• PROBLEM DESCRIPTION
Repeat the data exactly. Pictures stay out.

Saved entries
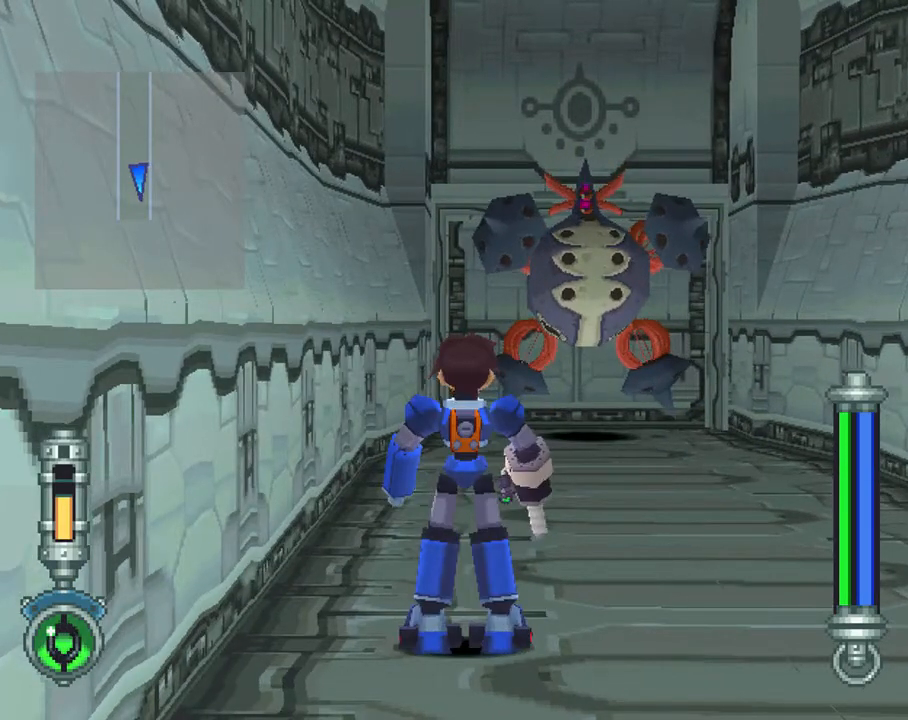
{"buttons": ["DPAD_UP"], "left_stick": "center", "right_stick": "center", "events": [[167, "DPAD_UP", "down"], [367, "DPAD_RIGHT", "down"], [467, "DPAD_RIGHT", "up"]]}
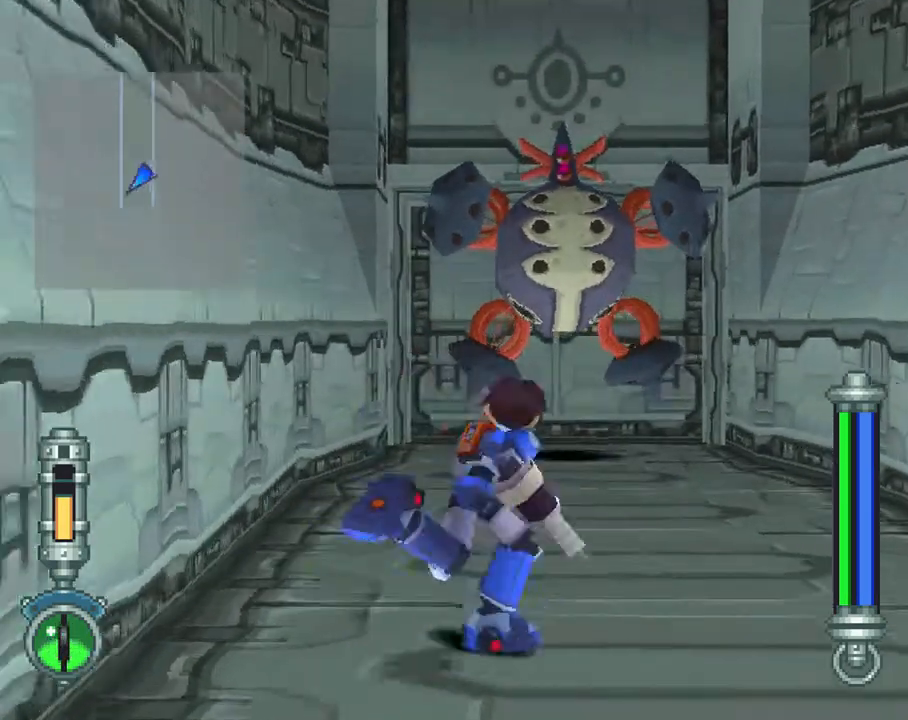
{"buttons": [], "left_stick": "center", "right_stick": "center", "events": [[333, "DPAD_LEFT", "down"], [400, "DPAD_UP", "up"], [417, "DPAD_LEFT", "up"]]}
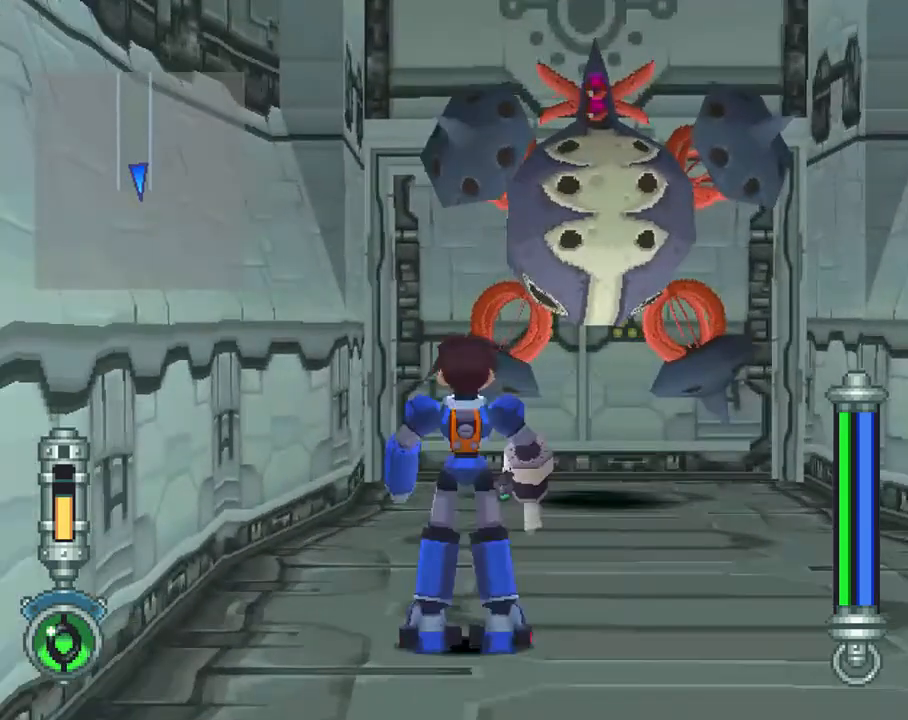
{"buttons": [], "left_stick": "center", "right_stick": "center", "events": [[67, "DPAD_DOWN", "down"], [450, "DPAD_DOWN", "up"]]}
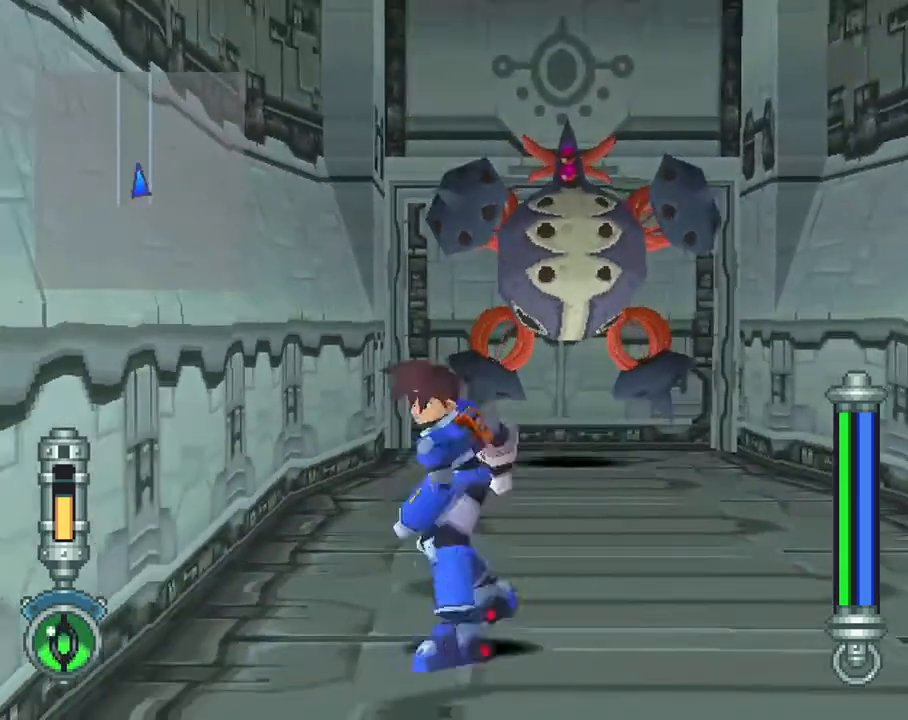
{"buttons": ["DPAD_UP"], "left_stick": "center", "right_stick": "center", "events": [[67, "DPAD_UP", "down"]]}
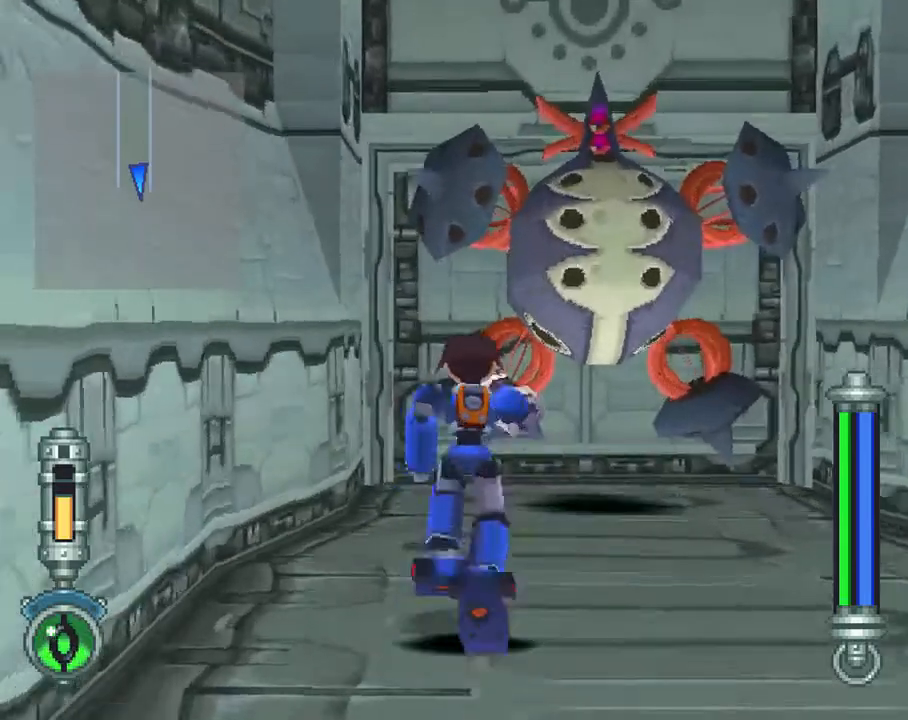
{"buttons": ["DPAD_DOWN"], "left_stick": "center", "right_stick": "center", "events": [[50, "DPAD_UP", "up"], [117, "DPAD_DOWN", "down"]]}
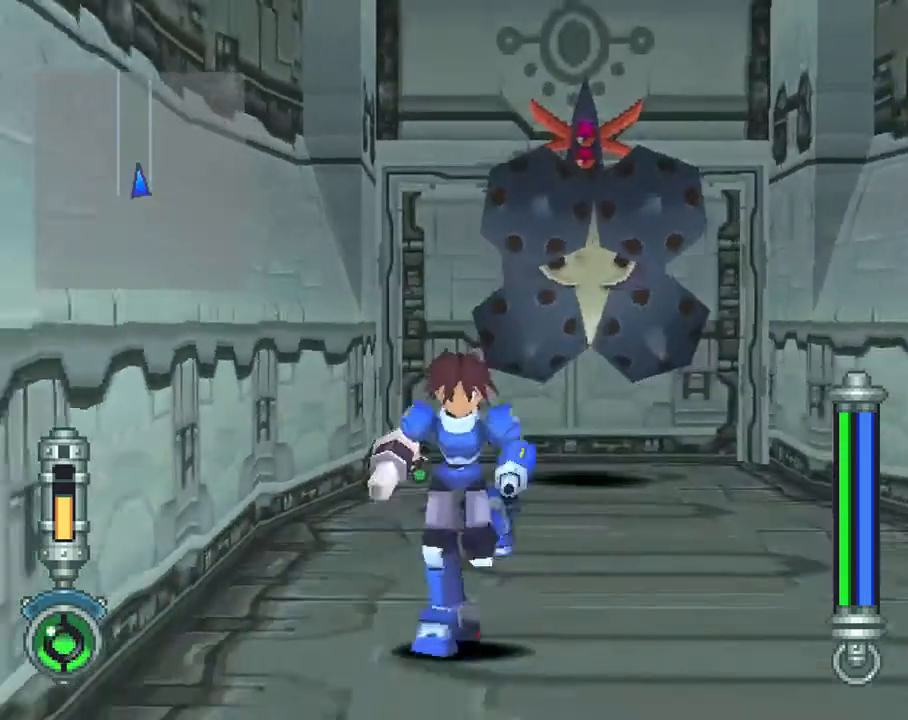
{"buttons": ["TRIANGLE", "L2", "DPAD_UP"], "left_stick": "center", "right_stick": "center", "events": [[117, "DPAD_DOWN", "up"], [183, "L2", "down"], [417, "DPAD_UP", "down"], [417, "TRIANGLE", "down"]]}
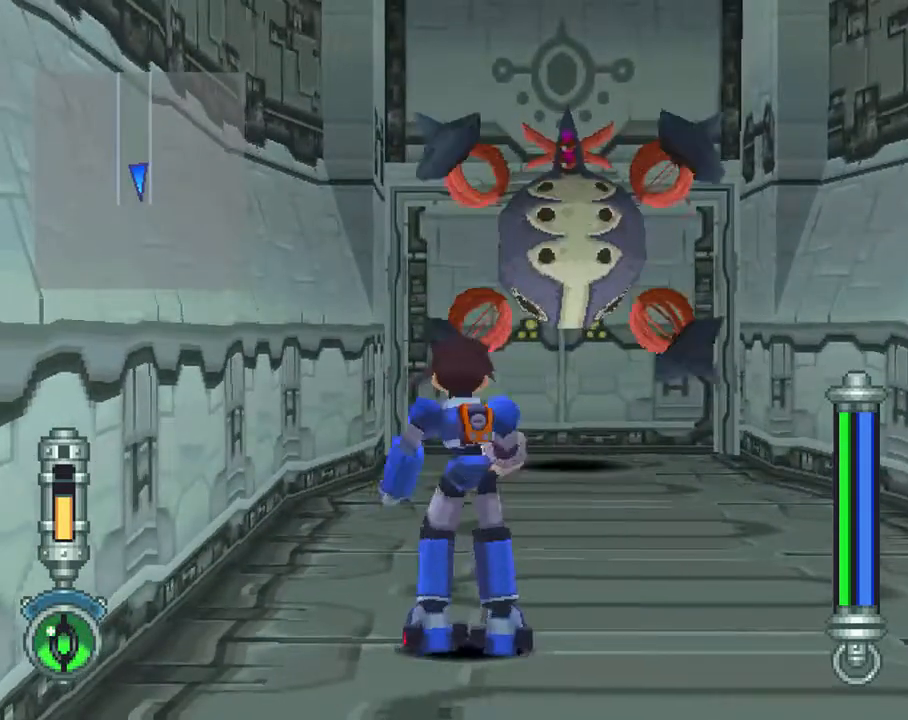
{"buttons": ["TRIANGLE", "L2"], "left_stick": "center", "right_stick": "center", "events": [[67, "DPAD_UP", "up"], [233, "DPAD_UP", "down"], [367, "DPAD_UP", "up"]]}
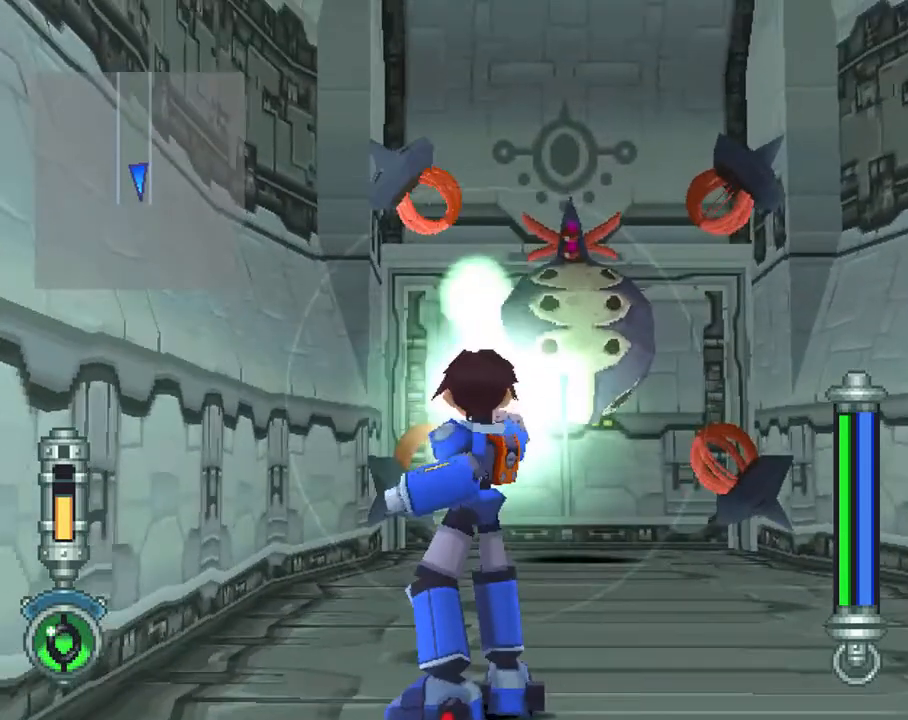
{"buttons": ["TRIANGLE", "L2"], "left_stick": "center", "right_stick": "center", "events": [[117, "DPAD_DOWN", "down"], [200, "DPAD_DOWN", "up"]]}
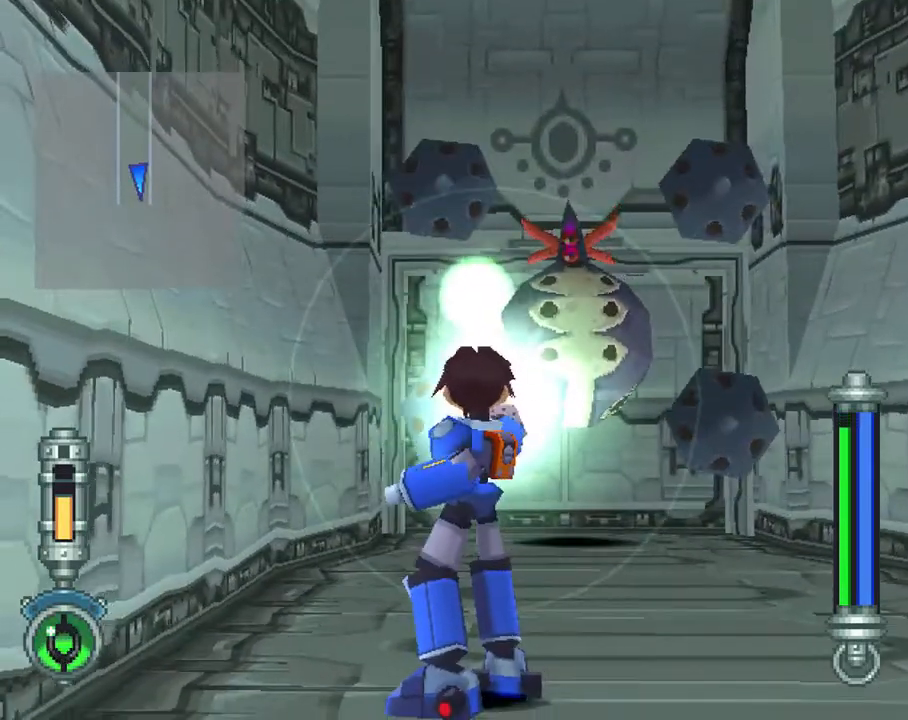
{"buttons": ["TRIANGLE", "L2"], "left_stick": "center", "right_stick": "center", "events": [[83, "DPAD_RIGHT", "down"], [467, "DPAD_RIGHT", "up"]]}
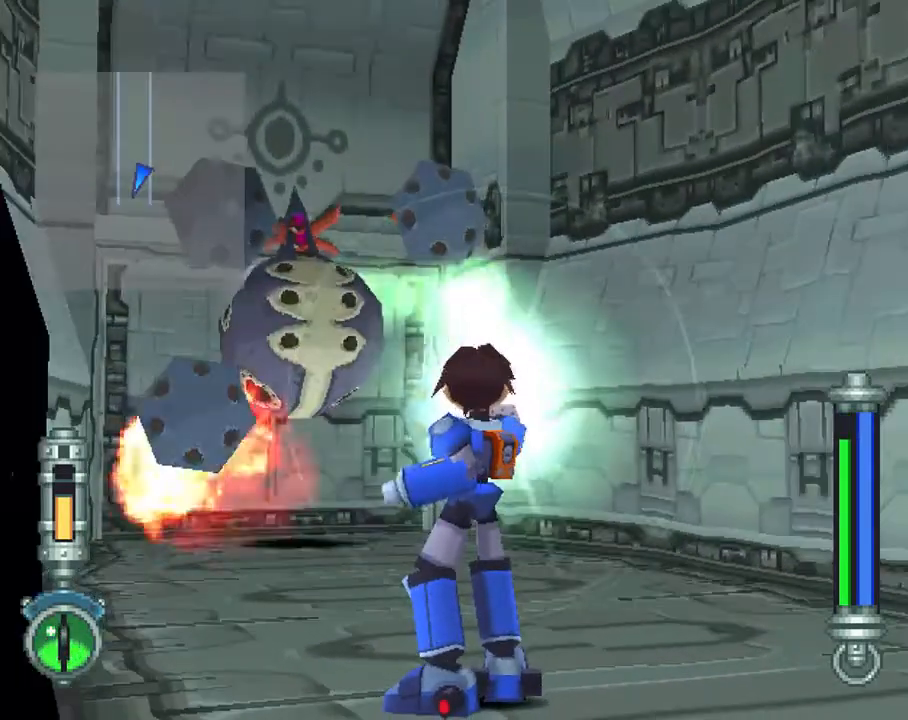
{"buttons": ["TRIANGLE", "L2"], "left_stick": "center", "right_stick": "center", "events": [[283, "DPAD_LEFT", "down"], [433, "DPAD_LEFT", "up"]]}
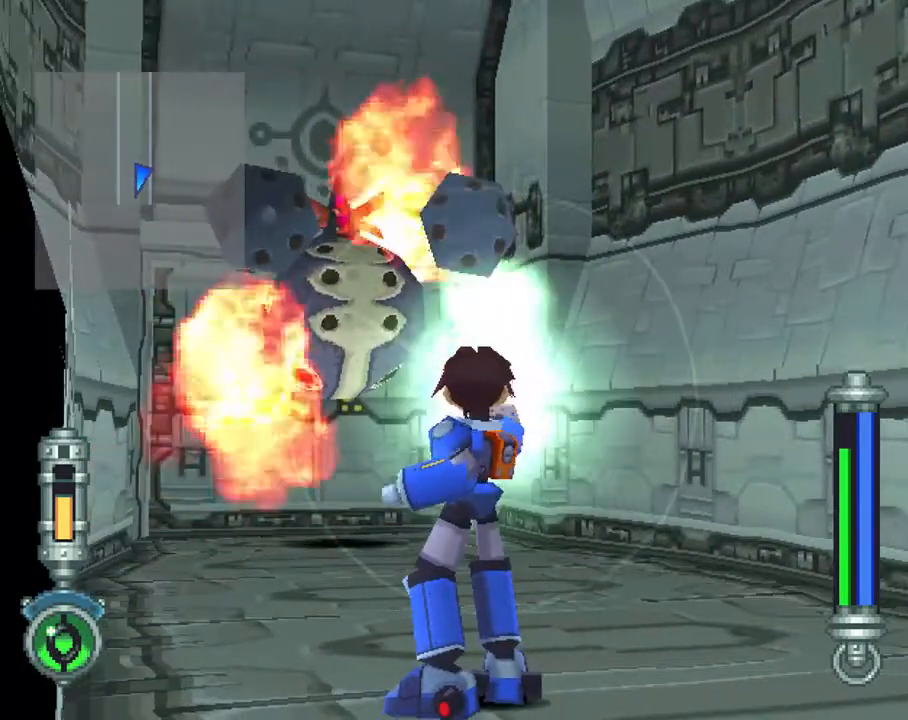
{"buttons": [], "left_stick": "center", "right_stick": "center", "events": [[117, "DPAD_LEFT", "down"], [267, "TRIANGLE", "up"], [367, "DPAD_LEFT", "up"], [400, "L2", "up"]]}
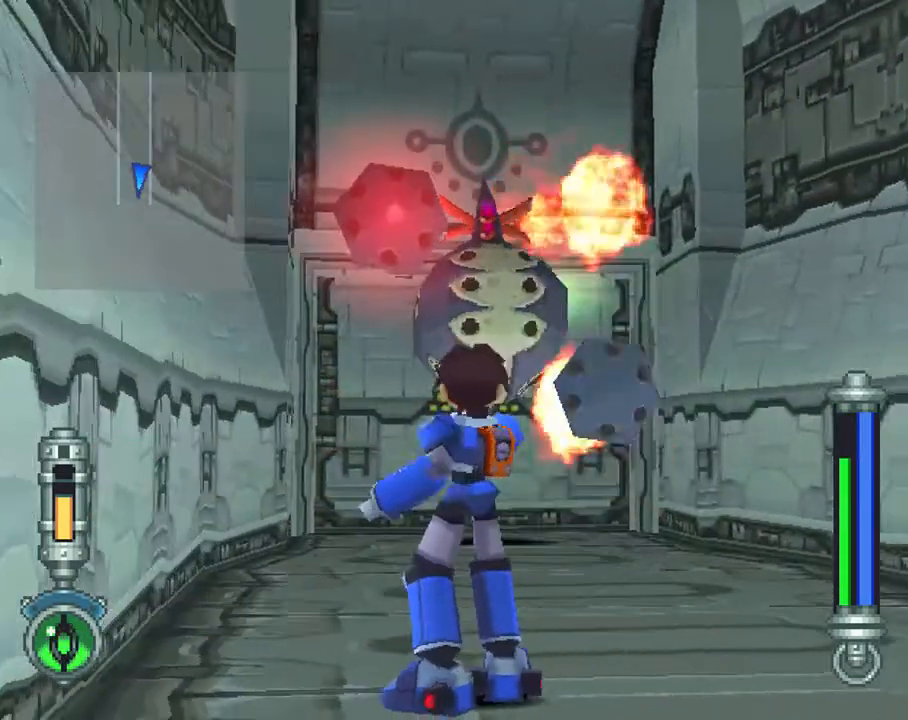
{"buttons": ["SQUARE", "R2", "DPAD_RIGHT"], "left_stick": "center", "right_stick": "center", "events": [[217, "R2", "down"], [250, "DPAD_UP", "down"], [250, "SQUARE", "down"], [350, "DPAD_UP", "up"], [417, "DPAD_RIGHT", "down"]]}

• THE COMPLETED TASK
{"buttons": ["DPAD_UP"], "left_stick": "center", "right_stick": "center", "events": [[167, "DPAD_UP", "down"], [367, "DPAD_RIGHT", "down"], [467, "DPAD_RIGHT", "up"]]}
{"buttons": [], "left_stick": "center", "right_stick": "center", "events": [[333, "DPAD_LEFT", "down"], [400, "DPAD_UP", "up"], [417, "DPAD_LEFT", "up"]]}
{"buttons": [], "left_stick": "center", "right_stick": "center", "events": [[67, "DPAD_DOWN", "down"], [450, "DPAD_DOWN", "up"]]}
{"buttons": ["DPAD_UP"], "left_stick": "center", "right_stick": "center", "events": [[67, "DPAD_UP", "down"]]}
{"buttons": ["DPAD_DOWN"], "left_stick": "center", "right_stick": "center", "events": [[50, "DPAD_UP", "up"], [117, "DPAD_DOWN", "down"]]}
{"buttons": ["TRIANGLE", "L2", "DPAD_UP"], "left_stick": "center", "right_stick": "center", "events": [[117, "DPAD_DOWN", "up"], [183, "L2", "down"], [417, "DPAD_UP", "down"], [417, "TRIANGLE", "down"]]}
{"buttons": ["TRIANGLE", "L2"], "left_stick": "center", "right_stick": "center", "events": [[67, "DPAD_UP", "up"], [233, "DPAD_UP", "down"], [367, "DPAD_UP", "up"]]}
{"buttons": ["TRIANGLE", "L2"], "left_stick": "center", "right_stick": "center", "events": [[117, "DPAD_DOWN", "down"], [200, "DPAD_DOWN", "up"]]}
{"buttons": ["TRIANGLE", "L2"], "left_stick": "center", "right_stick": "center", "events": [[83, "DPAD_RIGHT", "down"], [467, "DPAD_RIGHT", "up"]]}
{"buttons": ["TRIANGLE", "L2"], "left_stick": "center", "right_stick": "center", "events": [[283, "DPAD_LEFT", "down"], [433, "DPAD_LEFT", "up"]]}
{"buttons": [], "left_stick": "center", "right_stick": "center", "events": [[117, "DPAD_LEFT", "down"], [267, "TRIANGLE", "up"], [367, "DPAD_LEFT", "up"], [400, "L2", "up"]]}
{"buttons": ["SQUARE", "R2", "DPAD_RIGHT"], "left_stick": "center", "right_stick": "center", "events": [[217, "R2", "down"], [250, "DPAD_UP", "down"], [250, "SQUARE", "down"], [350, "DPAD_UP", "up"], [417, "DPAD_RIGHT", "down"]]}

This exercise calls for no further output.